> CONSIGNES:
1. Indiquez si chacun des énoncés suivants concorde avec le texte sur la stratégie révolutionnaire, en répondant par oui ou non et en citant mot pour mot le passage qui tranche. (a) La stratégie doit être définie collectivement. (b) Le système y est présenté comme statique. (c) Parmi les critiques adressées au mouvement figure celle d'être trop jeune.
2. Recopiez le passage du texte sur la stratégie révolutionnaire compris entre « À mon avis, une » et « les défis partiels. » inclus, en substituant « historique » à « matérialiste ».

Où est-ce qu’on va maintenant ?

Vers une nouvelle stratégie révolutionnaire1

Après la Bataille de Québec, plusieurs se demandent : "qu’est-ce qu’on fait maintenant? " Certains sont déjà en train de se préparer pour " Washington " (où il y aura une réunion de la Banque Mondiale et du FMI) ou " Ottawa " l’an prochain (où il y aura une réunion du G8). Bon, personnellement, j’aurais plutôt une autre idée. Ne serait-il pas temps de trouver des moyens pour confronter les nombreuses critiques amenées contre le " mouvement " (trop blanc, trop classe moyenne, trop mâle)?

Développer une stratégie révolutionnaire sera crucial pour tout mouvement révolutionnaire significatif. En fait, c’est probablement ça, et la pratique qui s’y greffera qui déterminera l’utilité de ce mouvement et éventuellement s’il grossit ou stagne.

À mon avis, une telle stratégie ne peut venir que d’une analyse matérialiste du système sous lequel nous vivons et de nos expériences à le confronter. Une telle stratégie doit être définie collectivement. Je dirais que nous avons face à nous un système intégré d’oppressions qui est construit autour de différentes parties –comme le principe autoritaire/ l’étatisme, le patriarcat/ la réification sociale, le nationalisme/ le racisme et l’esclavage salarié/ l’économie de marché– qui ensemble nous exploitent, nous aliènent et nous oppriment ainsi que le monde nous entourant. De ce que j’en comprend, le système est dynamique et non statique et s’est révélé très habile à récupérer les défis partiels.

> DONNÉES FOURNIES:
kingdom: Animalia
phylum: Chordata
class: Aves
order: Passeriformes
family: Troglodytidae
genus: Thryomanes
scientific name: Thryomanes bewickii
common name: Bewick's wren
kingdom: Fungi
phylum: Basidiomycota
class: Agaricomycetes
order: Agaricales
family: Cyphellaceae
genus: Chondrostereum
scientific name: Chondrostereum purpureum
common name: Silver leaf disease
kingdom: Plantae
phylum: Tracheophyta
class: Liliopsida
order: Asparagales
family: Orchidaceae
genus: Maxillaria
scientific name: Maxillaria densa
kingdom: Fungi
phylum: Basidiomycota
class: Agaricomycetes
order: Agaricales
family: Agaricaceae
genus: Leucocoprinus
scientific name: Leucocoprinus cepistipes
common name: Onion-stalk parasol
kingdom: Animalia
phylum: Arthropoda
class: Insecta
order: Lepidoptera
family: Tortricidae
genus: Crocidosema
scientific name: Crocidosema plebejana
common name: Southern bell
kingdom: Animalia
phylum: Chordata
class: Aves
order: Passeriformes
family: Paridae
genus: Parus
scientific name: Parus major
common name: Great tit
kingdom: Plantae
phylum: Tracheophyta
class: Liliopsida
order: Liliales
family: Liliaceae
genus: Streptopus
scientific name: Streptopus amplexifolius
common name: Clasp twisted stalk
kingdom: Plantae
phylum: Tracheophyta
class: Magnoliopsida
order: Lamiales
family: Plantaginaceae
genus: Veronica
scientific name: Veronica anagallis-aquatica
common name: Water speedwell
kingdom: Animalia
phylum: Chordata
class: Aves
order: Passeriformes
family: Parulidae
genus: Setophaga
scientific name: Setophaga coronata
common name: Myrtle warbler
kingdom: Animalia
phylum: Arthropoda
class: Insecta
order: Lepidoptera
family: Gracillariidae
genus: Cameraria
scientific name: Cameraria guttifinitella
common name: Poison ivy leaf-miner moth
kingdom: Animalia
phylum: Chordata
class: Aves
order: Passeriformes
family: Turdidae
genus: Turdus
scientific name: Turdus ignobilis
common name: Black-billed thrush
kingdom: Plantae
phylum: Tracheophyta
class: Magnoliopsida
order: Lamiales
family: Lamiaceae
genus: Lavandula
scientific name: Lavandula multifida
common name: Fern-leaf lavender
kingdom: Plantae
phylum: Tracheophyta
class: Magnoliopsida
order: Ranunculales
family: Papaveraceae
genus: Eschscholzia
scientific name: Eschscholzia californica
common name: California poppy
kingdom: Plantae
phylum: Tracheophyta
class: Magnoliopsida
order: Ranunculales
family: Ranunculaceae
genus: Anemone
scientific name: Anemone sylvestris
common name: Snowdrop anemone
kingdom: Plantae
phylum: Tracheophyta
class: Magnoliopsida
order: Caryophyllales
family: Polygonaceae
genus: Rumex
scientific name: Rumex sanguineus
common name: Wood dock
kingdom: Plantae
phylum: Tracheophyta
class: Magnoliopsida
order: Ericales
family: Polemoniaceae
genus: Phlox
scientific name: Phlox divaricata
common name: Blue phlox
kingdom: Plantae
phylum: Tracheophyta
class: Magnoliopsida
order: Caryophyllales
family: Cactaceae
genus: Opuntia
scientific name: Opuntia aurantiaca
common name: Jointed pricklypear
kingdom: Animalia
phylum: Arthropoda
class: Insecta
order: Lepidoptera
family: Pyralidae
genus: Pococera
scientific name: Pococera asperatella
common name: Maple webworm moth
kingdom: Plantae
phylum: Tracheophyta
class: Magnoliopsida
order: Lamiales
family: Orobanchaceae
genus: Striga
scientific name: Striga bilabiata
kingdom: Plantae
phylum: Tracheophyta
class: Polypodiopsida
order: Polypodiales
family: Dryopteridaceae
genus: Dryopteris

> RÉPONSES:
1.
(a) Oui : « Une telle stratégie doit être définie collectivement. »
(b) Non : « le système est dynamique et non statique »
(c) Non : « (trop blanc, trop classe moyenne, trop mâle) »

2.
À mon avis, une telle stratégie ne peut venir que d’une analyse historique du système sous lequel nous vivons et de nos expériences à le confronter. Une telle stratégie doit être définie collectivement. Je dirais que nous avons face à nous un système intégré d’oppressions qui est construit autour de différentes parties –comme le principe autoritaire/ l’étatisme, le patriarcat/ la réification sociale, le nationalisme/ le racisme et l’esclavage salarié/ l’économie de marché– qui ensemble nous exploitent, nous aliènent et nous oppriment ainsi que le monde nous entourant. De ce que j’en comprend, le système est dynamique et non statique et s’est révélé très habile à récupérer les défis partiels.